I've been lucky enough to see two of Mark Rappaport's films, both of them years ago on VHS, and I have been eagerly awaiting the day that I could see more of them. As anyone who is reading this is no doubt aware, that day at the very least seems very far off due to Ray Carney's possession of the materials Rappaport needs to make them available to stream online. I don't have much to say about this that hasn't already been said, but the situation is so morally repugnant to me that I feel compelled to say it anyway: Rappaport made the films. He absolutely has the right to them, and to make some kind of living off of them. It is abhorrent to claim otherwise.

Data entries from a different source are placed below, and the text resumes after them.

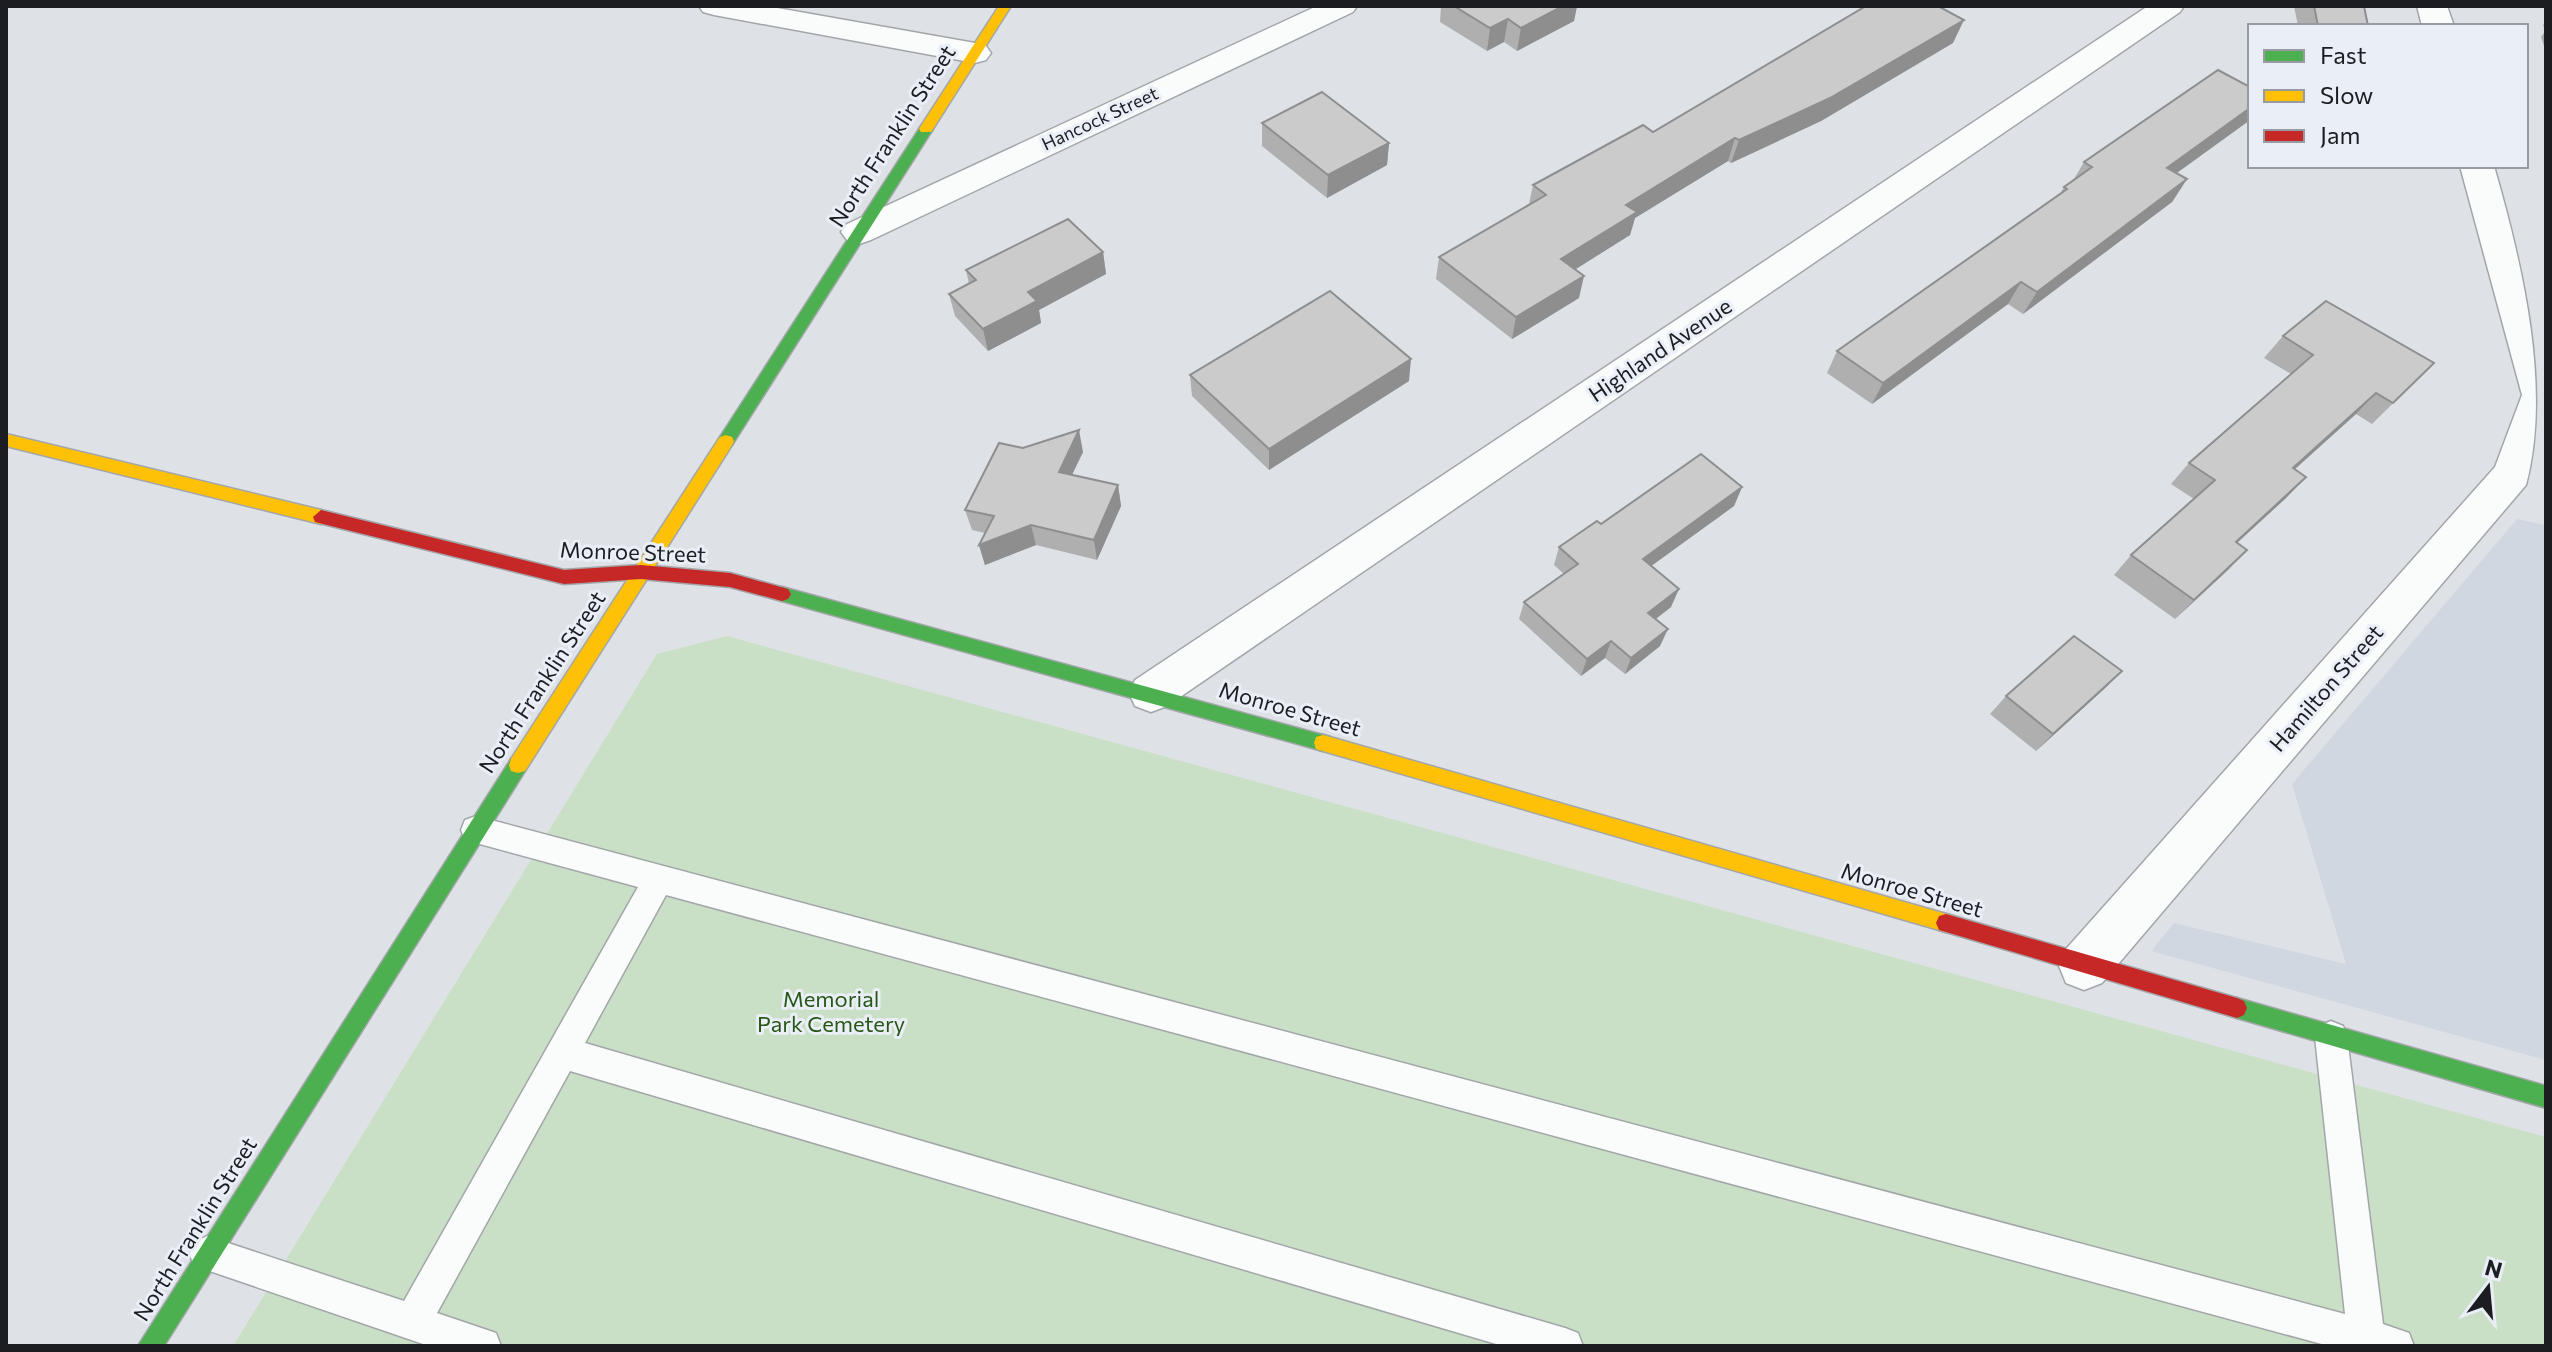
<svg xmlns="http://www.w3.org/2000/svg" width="2552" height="1352" font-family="Commissioner,sans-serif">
	<rect width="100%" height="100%" fill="#dee2e6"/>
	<polygon fill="#d0d7e1" points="2517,519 2546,525 2546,1060 2151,951 2174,923 2346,964 2292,784"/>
	<polygon fill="#cae0c6" points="727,636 2546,1137 2546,1346 233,1346 657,654"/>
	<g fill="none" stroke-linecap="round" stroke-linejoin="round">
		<g stroke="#a3a6a9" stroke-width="3">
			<polygon id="lane" points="476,816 2345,1314 2315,1037 2319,1026 2331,1021 2343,1026 2347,1037 2383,1324 2409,1333 2414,1346 2329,1346 666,895 585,1043 1565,1328 1578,1333 1583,1346 1503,1346 570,1071 437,1313 496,1333 501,1346 429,1346 195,1266 189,1254 195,1242 207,1236 404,1301 638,887 465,840 461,830 465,820"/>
		</g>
		<g stroke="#a3a6a9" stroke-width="3">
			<g id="street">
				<polygon points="699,6 766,6 975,43 986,46 991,53 986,60 975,63 714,15 703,12"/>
				<polygon points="1317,6 1357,6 1353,12 871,240 859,244 847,240 841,232 847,224"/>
				<polygon points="2148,6 2184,6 2180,12 1167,706 1151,712 1135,706 1129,693 1135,680"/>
				<polygon points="2417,6 2447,6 2454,26 2422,26"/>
				<path d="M2460,166H2494C2522,263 2552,388 2526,485L2102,983L2084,990L2066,983L2059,966L2066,949L2495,467L2522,395Z"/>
			</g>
		</g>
		<g stroke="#a3a6a9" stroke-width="3">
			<g id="fast">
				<polygon points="926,125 933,129 732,445 720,445 718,441 720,437 921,126"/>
				<polygon points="782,587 1323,735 1330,737 1332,743 1330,749 1323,751 782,601 776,599 773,594 776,589"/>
				<polygon points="518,757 525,759 527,765 525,771 164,1346 138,1346 511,759"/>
				<polygon points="2237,998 2546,1086 2546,1108 2237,1018 2230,1015 2227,1008 2230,1001"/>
			</g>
		</g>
		<g stroke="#a3a6a9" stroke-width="3">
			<g id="slow">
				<polygon points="999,6 1011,6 931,132 921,132 919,129"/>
				<polygon points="6,434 321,510 329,517 321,524 6,446"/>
				<polygon points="726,435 732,437 734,441 732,445 525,771 518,773 511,771 509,765 511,759 720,437"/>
				<polygon points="1323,735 1946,914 1953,916 1956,923 1953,930 1946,932 1323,751 1316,749 1314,743 1316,737"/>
			</g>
		</g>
		<g stroke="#a3a6a9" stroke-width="3">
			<g id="jam">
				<polygon points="321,510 564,570 641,565 730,573 788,589 791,594 788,599 782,601 730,587 641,579 564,584 315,522 313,517"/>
				<polygon points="1946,914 2237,998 2244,1001 2247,1008 2244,1015 2237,1018 1946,932 1939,930 1936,923 1939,916"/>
			</g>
		</g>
		<use href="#lane" fill="#fafbfb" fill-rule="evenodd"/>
		<use href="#street" fill="#fafbfb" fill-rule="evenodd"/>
		<use href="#fast" fill="#4caf50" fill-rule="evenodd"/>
		<use href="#slow" fill="#ffc107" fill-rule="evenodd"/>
		<use href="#jam" fill="#c62828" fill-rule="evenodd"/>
	</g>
	<g fill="#afafaf">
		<polygon points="1441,6 1577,6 1574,21 1517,51 1504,42 1487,51 1440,22"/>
		<polygon points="2294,6 2364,6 2368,26 2298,26"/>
		<polygon points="2546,22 2546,52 2541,37 2545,31 2543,25"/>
		<polygon points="1953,43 1821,121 1731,163 1728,161 1635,218 1630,235 1575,269 1579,298 1512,339 1436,279 1439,257 1529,204 1533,185 1653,132"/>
		<polygon points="2250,87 2250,120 2177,173 2187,179 2172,202 2023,314 2008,304 1872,404 1827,373 1837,351 2060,194 2064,187 2074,179 2084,162"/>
		<polygon points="1262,123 1389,143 1387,165 1327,198 1262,146"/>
		<polygon points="1103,252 1106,274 1039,310 1041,323 988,351 955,316 949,294 969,284 966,270"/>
		<polygon points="2283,336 2434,363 2372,424 2356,414 2294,469 2306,477 2286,498 2237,543 2247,550 2175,619 2114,575 2131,555 2194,499 2171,484 2189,463 2291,374 2264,358"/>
		<polygon points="1190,375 1409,381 1269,470 1192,396"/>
		<polygon points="1023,448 1083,452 1072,475 1118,485 1121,506 1097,560 1036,545 985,565 979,545 985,533 972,530 965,510"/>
		<polygon points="1742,487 1734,506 1651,566 1671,607 1656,619 1660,646 1625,674 1605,658 1581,676 1519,619 1524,602 1564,574 1554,565 1559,547 1601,524"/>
		<polygon points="2122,671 2104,689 2036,751 1990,714 2006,696"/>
	</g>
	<g fill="#8e8e8f">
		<polygon points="1563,6 1577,6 1574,21 1517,51 1521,28"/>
		<polygon points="1508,19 1504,42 1487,51 1490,28"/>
		<polygon points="1964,20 1953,43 1821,121 1731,163 1739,140"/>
		<polygon points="2250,108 2250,120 2153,190 2167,168"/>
		<polygon points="1735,138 1728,161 1635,218 1630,235 1557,281 1561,259 1626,205"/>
		<polygon points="1389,143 1387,165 1327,198 1328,175"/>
		<polygon points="2187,179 2172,202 2023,314 2037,292"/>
		<polygon points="1103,252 1106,274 1039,310 1041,323 988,351 983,329 1028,292"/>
		<polygon points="1584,276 1579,298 1512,339 1516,317"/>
		<polygon points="2021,282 2008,304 1872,404 1883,383"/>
		<polygon points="1411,359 1409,381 1269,470 1269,449"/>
		<polygon points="2376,393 2356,414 2273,489 2293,468"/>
		<polygon points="1079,430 1083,452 1063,493 1059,472"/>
		<polygon points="2306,477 2286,498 2216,562 2236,542"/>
		<polygon points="1118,485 1121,506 1097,560 1094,540"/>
		<polygon points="1742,487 1734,506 1636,577 1643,559"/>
		<polygon points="1031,525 1036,545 985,565 979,545"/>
		<polygon points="2247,550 2228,570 2175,619 2194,600"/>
		<polygon points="1679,589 1671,607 1641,630 1648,613"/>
		<polygon points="1668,629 1660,646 1625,674 1631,658"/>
		<polygon points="1611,641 1605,658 1581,676 1587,659"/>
		<polygon points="2122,671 2104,689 2036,751 2053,734"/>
	</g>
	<g fill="#cbcbcc" stroke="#8e8e8f" stroke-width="2">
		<polygon points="1454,6 1563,6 1521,28 1508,19 1490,28"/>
		<polygon points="1866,6 1938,6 1964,20 1830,98 1739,140 1735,138 1626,205 1637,212 1561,259 1584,276 1516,317 1439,257 1546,195 1533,185 1643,125 1653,132"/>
		<polygon points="2314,6 2364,6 2368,26 2318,26"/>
		<polygon points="2218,70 2250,87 2250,108 2167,168 2187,179 2037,292 2021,282 1883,383 1837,351 2067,189 2064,187 2092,167 2084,162"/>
		<polygon points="1322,92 1389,143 1328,175 1262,123"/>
		<polygon points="1068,219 1103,252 1028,292 1037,301 983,329 949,294 976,280 966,270"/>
		<polygon points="1330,291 1411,359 1269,449 1190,375"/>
		<polygon points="2326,301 2434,363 2393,403 2376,393 2293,468 2306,477 2236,542 2247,550 2194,600 2131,555 2215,480 2189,463 2313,355 2283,336"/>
		<polygon points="1079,430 1059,472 1118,485 1094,540 1031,525 979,545 994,516 965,510 999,443 1023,448"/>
		<polygon points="1701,454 1742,487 1643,559 1679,589 1648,613 1668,629 1631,658 1611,641 1587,659 1524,602 1578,564 1559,547 1597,521 1601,524"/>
		<polygon points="2074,636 2122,671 2053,734 2006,696"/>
	</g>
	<g text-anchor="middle" stroke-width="6" stroke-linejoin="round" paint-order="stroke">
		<g font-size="18" fill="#1b1d20" stroke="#e9eef7">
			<text transform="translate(1100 119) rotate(-25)" y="6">Hancock Street</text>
		</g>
		<g font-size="22" fill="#1b1d20" stroke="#e9eef7">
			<text transform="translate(892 136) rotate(-57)" y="8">North Franklin Street</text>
			<text transform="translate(1660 350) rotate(-34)" y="8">Highland Avenue</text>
			<text transform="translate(633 552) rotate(2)" y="8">Monroe Street</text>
			<text transform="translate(542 682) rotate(-57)" y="8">North Franklin Street</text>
			<text transform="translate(2326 688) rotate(-49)" y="8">Hamilton Street</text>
			<text transform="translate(1290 709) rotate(16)" y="8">Monroe Street</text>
			<text transform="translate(1912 890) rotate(16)" y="8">Monroe Street</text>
			<text transform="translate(195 1229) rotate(-58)" y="8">North Franklin Street</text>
		</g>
		<g font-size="22" fill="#275714" stroke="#e9eef7">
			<text x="831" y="1007">Memorial<tspan x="831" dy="25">Park Cemetery</tspan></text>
		</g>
	</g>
	<rect width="2552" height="1352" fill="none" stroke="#1b1d20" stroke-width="16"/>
	<rect x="2248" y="24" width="280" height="144" fill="#e9eef7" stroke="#979aa1" stroke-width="2"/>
	<rect x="2264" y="50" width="40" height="12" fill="#4caf50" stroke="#979aa1" stroke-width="2"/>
	<text x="2320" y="64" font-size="24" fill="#1b1d20">Fast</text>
	<rect x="2264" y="90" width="40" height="12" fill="#ffc107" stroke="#979aa1" stroke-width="2"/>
	<text x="2320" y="104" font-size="24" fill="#1b1d20">Slow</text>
	<rect x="2264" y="130" width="40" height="12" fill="#c62828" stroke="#979aa1" stroke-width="2"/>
	<text x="2320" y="144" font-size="24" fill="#1b1d20">Jam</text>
	<g transform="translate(2488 1288) rotate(16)" stroke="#e9eef7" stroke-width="6" paint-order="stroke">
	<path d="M0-6L14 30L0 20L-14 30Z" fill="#1b1d20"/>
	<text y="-12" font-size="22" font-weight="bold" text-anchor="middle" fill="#1b1d20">N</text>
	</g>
</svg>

I would stop there, but in the interest of full disclosure, I present the following:  It was Carney who introduced me to Rappaport's work. Ray Carney introduced me to a lot of artists I wouldn't have heard of otherwise, including some contemporaries whom I consider friends. For a time, I considered Ray a friend, and we corresponded often. Much of that correspondence, I was to find later, he put on his website. Had I known it'd be public I'd probably have sounded less like a mewling little sycophant most of the time, which doesn't speak well for the person I was at that time.

When his website was "shut down" (it's still there, just not updated) some years back, Ray suddenly stopped responding to my emails. I knew from mutual internet-acquaintances, all of them much more successful and "established-ish" filmmakers than Mary and myself, that he still checked his email, still responded to them, etc. But he just stopped talking to me. It felt like that since he didn't have a website to post my letters on, that since he lacked a forum with which to post my embarrassingly effusive praise, he didn't have any further use for me. I was sore about that for a while. I got over it. I haven't heard from him in years.